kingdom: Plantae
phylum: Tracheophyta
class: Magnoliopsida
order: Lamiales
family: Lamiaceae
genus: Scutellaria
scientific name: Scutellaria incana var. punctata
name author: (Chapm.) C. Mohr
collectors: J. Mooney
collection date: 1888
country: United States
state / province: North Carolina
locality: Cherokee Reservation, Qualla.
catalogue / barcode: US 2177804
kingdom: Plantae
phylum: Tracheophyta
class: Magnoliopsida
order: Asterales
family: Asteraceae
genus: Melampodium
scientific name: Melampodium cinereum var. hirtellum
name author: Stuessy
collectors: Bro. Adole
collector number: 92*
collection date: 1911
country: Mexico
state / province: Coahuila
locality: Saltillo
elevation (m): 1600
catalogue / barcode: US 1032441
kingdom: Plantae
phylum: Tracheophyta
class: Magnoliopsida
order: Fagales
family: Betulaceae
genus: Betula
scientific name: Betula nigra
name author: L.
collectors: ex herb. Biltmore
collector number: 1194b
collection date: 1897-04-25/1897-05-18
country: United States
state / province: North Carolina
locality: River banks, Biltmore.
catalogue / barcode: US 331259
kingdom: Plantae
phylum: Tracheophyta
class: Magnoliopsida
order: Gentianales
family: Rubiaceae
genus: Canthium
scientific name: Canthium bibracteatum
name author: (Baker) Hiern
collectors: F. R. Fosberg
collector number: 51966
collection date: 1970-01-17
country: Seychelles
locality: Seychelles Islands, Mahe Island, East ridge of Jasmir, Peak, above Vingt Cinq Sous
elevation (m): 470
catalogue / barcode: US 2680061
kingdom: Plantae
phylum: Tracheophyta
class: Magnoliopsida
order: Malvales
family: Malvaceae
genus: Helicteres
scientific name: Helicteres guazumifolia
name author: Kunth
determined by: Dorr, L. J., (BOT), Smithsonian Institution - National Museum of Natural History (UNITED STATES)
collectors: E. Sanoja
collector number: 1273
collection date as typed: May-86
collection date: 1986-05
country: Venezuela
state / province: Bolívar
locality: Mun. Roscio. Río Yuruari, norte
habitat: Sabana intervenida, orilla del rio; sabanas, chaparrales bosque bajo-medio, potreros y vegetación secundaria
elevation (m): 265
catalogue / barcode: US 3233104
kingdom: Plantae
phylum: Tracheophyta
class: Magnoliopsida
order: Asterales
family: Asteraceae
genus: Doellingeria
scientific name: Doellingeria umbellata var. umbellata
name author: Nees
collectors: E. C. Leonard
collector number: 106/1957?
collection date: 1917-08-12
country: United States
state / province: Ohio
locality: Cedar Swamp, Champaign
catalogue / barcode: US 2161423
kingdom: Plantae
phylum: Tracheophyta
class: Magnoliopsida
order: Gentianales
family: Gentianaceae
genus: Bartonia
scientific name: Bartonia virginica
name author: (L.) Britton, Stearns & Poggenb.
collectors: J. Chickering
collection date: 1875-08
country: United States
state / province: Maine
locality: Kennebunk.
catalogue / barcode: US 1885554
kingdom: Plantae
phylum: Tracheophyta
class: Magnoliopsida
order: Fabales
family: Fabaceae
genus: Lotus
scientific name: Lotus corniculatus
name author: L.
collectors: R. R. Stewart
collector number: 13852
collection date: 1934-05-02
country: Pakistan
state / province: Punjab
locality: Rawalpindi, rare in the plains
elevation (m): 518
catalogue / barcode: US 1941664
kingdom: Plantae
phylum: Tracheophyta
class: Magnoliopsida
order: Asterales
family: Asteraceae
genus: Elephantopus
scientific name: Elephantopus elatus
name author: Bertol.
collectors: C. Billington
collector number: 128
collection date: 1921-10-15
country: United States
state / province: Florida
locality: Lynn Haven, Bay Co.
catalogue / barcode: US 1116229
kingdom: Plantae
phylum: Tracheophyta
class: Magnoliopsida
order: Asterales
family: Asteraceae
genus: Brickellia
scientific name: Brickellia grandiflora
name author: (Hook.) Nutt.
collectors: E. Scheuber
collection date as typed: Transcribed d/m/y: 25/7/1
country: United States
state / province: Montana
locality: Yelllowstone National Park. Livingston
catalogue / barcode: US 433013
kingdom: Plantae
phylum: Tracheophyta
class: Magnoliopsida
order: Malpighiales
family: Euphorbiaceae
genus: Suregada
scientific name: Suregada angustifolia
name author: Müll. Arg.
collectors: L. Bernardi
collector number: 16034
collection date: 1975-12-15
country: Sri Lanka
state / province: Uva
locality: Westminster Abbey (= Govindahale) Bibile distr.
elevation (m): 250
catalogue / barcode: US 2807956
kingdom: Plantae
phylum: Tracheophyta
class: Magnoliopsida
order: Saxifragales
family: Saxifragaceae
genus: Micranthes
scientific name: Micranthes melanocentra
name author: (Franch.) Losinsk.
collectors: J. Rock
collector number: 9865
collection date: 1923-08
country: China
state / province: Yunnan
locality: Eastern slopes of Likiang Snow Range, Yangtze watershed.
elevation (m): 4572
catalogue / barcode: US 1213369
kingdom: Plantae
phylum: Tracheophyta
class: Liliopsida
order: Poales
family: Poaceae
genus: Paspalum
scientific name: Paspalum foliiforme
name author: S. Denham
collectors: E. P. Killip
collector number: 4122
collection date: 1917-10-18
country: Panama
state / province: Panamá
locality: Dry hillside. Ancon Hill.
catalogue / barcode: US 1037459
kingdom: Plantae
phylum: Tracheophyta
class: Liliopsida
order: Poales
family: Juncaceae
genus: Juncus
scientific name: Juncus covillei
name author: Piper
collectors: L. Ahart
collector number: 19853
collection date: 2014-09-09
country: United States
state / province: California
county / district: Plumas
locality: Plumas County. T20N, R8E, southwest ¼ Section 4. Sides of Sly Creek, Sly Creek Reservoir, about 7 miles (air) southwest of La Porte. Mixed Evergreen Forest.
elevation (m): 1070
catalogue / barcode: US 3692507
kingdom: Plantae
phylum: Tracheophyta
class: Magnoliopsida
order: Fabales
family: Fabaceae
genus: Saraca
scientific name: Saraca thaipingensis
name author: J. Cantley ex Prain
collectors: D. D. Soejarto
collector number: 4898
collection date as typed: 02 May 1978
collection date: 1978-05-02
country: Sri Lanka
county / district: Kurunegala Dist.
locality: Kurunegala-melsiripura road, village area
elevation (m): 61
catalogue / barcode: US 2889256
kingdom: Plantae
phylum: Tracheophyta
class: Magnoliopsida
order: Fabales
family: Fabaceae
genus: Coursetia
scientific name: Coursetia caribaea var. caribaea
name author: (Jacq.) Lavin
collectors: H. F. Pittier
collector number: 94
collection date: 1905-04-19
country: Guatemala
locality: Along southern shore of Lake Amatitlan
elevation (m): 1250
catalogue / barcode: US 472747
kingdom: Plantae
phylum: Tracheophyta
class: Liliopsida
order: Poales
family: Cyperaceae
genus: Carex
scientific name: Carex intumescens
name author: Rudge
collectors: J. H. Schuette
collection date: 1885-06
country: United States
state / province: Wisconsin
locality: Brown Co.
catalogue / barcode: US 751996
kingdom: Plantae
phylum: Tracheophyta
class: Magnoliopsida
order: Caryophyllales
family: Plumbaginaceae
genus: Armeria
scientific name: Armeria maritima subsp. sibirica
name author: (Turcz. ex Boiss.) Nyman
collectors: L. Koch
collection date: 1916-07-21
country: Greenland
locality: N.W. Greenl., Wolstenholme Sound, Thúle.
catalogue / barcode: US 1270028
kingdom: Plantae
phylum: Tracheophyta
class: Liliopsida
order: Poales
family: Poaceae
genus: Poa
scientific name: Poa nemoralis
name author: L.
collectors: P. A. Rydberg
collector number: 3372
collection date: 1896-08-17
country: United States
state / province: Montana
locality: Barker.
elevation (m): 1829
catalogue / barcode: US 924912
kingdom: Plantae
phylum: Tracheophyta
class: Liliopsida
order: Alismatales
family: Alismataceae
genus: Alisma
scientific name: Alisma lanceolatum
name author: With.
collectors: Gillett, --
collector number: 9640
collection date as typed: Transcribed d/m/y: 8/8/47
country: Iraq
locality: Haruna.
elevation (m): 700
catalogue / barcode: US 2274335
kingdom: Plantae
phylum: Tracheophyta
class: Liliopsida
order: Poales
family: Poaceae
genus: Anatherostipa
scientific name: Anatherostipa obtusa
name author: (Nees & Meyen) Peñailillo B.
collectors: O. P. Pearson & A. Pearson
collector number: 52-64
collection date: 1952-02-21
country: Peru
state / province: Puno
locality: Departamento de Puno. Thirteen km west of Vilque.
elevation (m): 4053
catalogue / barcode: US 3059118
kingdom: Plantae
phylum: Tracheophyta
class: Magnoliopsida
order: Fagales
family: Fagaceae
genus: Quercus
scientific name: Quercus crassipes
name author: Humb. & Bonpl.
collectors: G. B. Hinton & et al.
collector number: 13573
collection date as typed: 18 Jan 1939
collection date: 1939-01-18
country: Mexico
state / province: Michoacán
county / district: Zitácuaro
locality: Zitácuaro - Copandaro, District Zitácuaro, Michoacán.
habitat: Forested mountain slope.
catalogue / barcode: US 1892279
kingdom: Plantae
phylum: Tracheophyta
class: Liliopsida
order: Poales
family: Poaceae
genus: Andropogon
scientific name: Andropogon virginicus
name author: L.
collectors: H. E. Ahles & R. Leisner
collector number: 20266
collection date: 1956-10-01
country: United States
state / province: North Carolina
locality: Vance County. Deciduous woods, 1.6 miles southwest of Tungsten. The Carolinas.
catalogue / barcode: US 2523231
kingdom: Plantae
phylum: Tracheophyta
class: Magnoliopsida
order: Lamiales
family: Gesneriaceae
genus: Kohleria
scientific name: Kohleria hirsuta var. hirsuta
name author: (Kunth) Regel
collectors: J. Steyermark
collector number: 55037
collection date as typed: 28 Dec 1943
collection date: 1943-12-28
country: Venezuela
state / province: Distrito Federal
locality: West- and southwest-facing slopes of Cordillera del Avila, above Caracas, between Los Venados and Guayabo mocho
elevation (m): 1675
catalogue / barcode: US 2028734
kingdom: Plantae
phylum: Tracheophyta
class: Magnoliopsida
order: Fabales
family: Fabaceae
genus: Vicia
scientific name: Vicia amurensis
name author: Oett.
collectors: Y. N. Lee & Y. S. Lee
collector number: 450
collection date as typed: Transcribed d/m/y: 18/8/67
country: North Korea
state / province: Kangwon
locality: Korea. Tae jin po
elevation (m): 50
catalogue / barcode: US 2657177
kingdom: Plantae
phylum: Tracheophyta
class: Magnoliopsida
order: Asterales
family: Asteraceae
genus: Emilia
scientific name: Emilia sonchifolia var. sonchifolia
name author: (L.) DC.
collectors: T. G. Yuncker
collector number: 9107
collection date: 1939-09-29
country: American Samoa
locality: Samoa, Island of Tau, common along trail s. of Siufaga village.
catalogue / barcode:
-------------------------
— Your goal —
Reproduce verbatim the stretch of the data above, from the line containing "collectors: P. A. Rydberg" through the line containing "genus: Anatherostipa".

— Answer to this task —
collectors: P. A. Rydberg
collector number: 3372
collection date: 1896-08-17
country: United States
state / province: Montana
locality: Barker.
elevation (m): 1829
catalogue / barcode: US 924912
kingdom: Plantae
phylum: Tracheophyta
class: Liliopsida
order: Alismatales
family: Alismataceae
genus: Alisma
scientific name: Alisma lanceolatum
name author: With.
collectors: Gillett, --
collector number: 9640
collection date as typed: Transcribed d/m/y: 8/8/47
country: Iraq
locality: Haruna.
elevation (m): 700
catalogue / barcode: US 2274335
kingdom: Plantae
phylum: Tracheophyta
class: Liliopsida
order: Poales
family: Poaceae
genus: Anatherostipa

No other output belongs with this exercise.